BEGIN AVAILABLE RECORDS
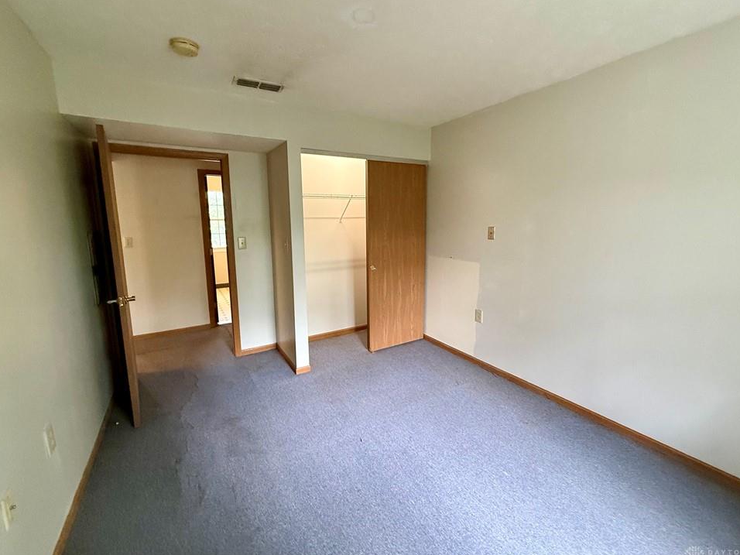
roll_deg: +0.7
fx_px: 321
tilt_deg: -6.4
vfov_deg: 81.7
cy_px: 267
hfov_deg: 98.2
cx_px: 365
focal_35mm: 15
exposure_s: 1/60
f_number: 2.2
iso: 500
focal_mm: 2.22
END AVAILABLE RECORDS
**WHAT THE TASK REQUIRES**
Would you set down the records exactly, with no pictures included?

**TASK OUTPUT**
roll_deg: +0.7
fx_px: 321
tilt_deg: -6.4
vfov_deg: 81.7
cy_px: 267
hfov_deg: 98.2
cx_px: 365
focal_35mm: 15
exposure_s: 1/60
f_number: 2.2
iso: 500
focal_mm: 2.22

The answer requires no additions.